The school is home to the award-winning MUSON Diploma Choir, directed by Sir Emeka Nwokedi, and the MUSON School Orchestra & Concert Bands. It has produced outstanding Jazz ensembles such as the all-female GIRLZ RULE Band, the 5YZ MEN and The Theodolites.

At MUSON, MTN Scholars take advanced training in music with majors in voice or any of the instrument forms of: Piano, Organ, Violin, Viola, Cello, Double Bass, Flute, Clarinet, Saxophone, Trumpet, Trombone, Percussion, and Classical Guitar. “Students are also required to take 2 terms of an instrument minor other than their major instrumental family. All voice students must pass grade 2 piano, instrumentalists must pass vocal techniques and all students must belong to the choir. Orchestra is required for all string majors. All wind and percussion majors must belong to band. Others who may not be majors are welcome to audition for the orchestra band”, the school says. They also participate in high-level musical productions, providing the perfect opportunity to exhibit their talents and skills. At the end of their programme, the music scholars can showcase the result of their advanced training through performances at the annual Donors Appreciation Concert. This speaks to the neat integration of sound and rhythm, of theatre and messaging, the total music.

MUSON has been at the heart of developing and preserving the purest form of music in Nigeria and helping to export same to the rest of Africa and the world. Created in 1989 by a group of friends, namely Mr. Louis Mbanefo (SAN), Mr. Akintola Williams (late), Chief Ayo Rosiji (late), Mrs. Francesca Emanuel (late) and Chief Rasheed Gbadamosi (late), the school was designed to promote, as Mr. Mbanefo, who is Chairman of the school, aptly captures, “the performance, understanding and enjoyment of serious music”. The dream, he notes, has continued to be realized, producing internationally reputed graduates and changing the dynamics of music in Nigeria and Africa. “The school has produced over 400 Diploma graduates, many of whom have continued their musical education in Europe, South Africa and America and attained international recognition.

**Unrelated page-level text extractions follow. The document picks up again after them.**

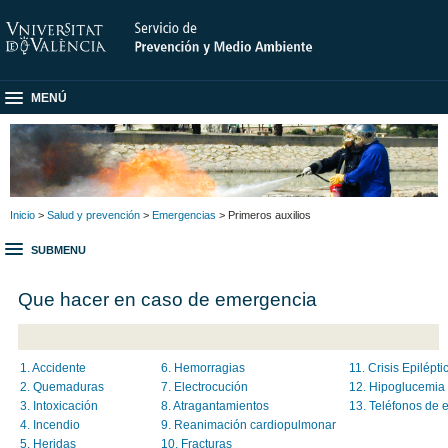
MENÚ
Inicio
>
Salud y prevención
>
Emergencias
> Primeros auxilios
SUBMENU
Que hacer en caso de emergencia
1. Accidente
6. Hemorragias
11. Crisis Epilépti
2. Quemaduras
7. Electrocución
12. Hipoglucemia
3. Intoxicación
8. Atragantamientos
13. Teléfonos de
4. Incendio
9. Reanimación cardiopulmonar
5. Heridas
10. Fracturas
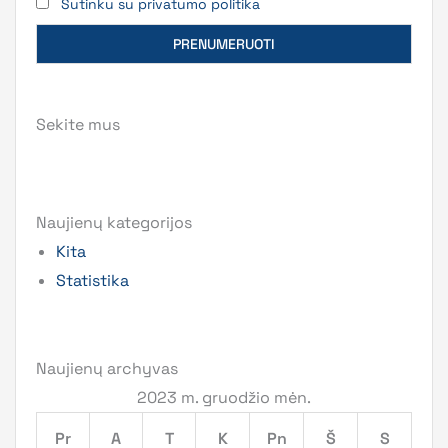
Sutinku su privatumo politika
Sekite mus
Naujienų kategorijos
Kita
Statistika
Naujienų archyvas
2023 m. gruodžio mėn.
Pr
A
T
K
Pn
Š
S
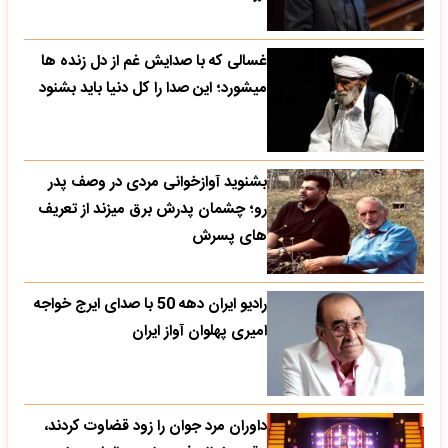
غسالی که با صدایش غم از دل زنده ها
میشورد؛ این صدا را کل دنیا باید بشنود
بشنوید آوازخوانی مردی در وصف پدر
رو؛ چشمان پدرش برق میزند از تعریف
های پسرش
رادیو ایران دهه 50 با صدای ایرج خواجه
امیری پهلوان آواز ایران
داوران مرد جوان را زود قضاوت کردند،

Most of our alumni have made and are making very impressive contributions to the musical life in Nigeria and indeed, the world. They have raised considerably the singing and musical performance standards in churches, schools and social events. Indeed, many churches and musical societies throughout Nigeria borrow from the templates established by MUSON”, he proudly reveals.

As the proud owner of Nigeria’s “only professional Symphony Orchestra” and a choir of international renown, the school boasts a rich platform for empowering young Nigerian artists and instrumentalists, especially in the dying art of classical and orchestral music performance.

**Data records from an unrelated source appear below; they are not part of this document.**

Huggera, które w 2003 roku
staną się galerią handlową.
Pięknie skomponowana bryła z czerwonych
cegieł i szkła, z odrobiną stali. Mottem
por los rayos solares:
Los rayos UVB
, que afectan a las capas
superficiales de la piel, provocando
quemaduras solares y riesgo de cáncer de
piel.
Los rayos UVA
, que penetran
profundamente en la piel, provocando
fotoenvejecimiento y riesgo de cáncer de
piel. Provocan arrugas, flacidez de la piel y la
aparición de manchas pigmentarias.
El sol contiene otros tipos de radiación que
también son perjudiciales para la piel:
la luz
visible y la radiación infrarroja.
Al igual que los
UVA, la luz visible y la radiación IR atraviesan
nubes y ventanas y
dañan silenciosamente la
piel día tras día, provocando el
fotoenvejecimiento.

Accredited by the Federal Government to award Diplomas in Music since 2002, the MUSON Diploma School grants all MTNF MUSON graduates diplomas equal to those awarded by the Associated Board of the Royal Schools of Music in the United Kingdom.

Suppose the MUSON Diploma School is to continue plotting the course for Nigeria’s music salvation and become the hope of total music’s triumph for all of Africa. In that case, it must display resilience, which its parent body— The Musical Society of Nigeria— chose as its Festival of Arts theme during the celebration of its 40th anniversary earlier this year. It must be resilient in the face of the onslaught of crass commercialism. It must be defiantly resilient if it must realize its goal of producing “well-rounded, thoroughly educated musicians…comparable to those found in a Conservatoire”.

And in its resilience, it must remember that the currents of humanity are lodged in the soul of this art, in its purest form.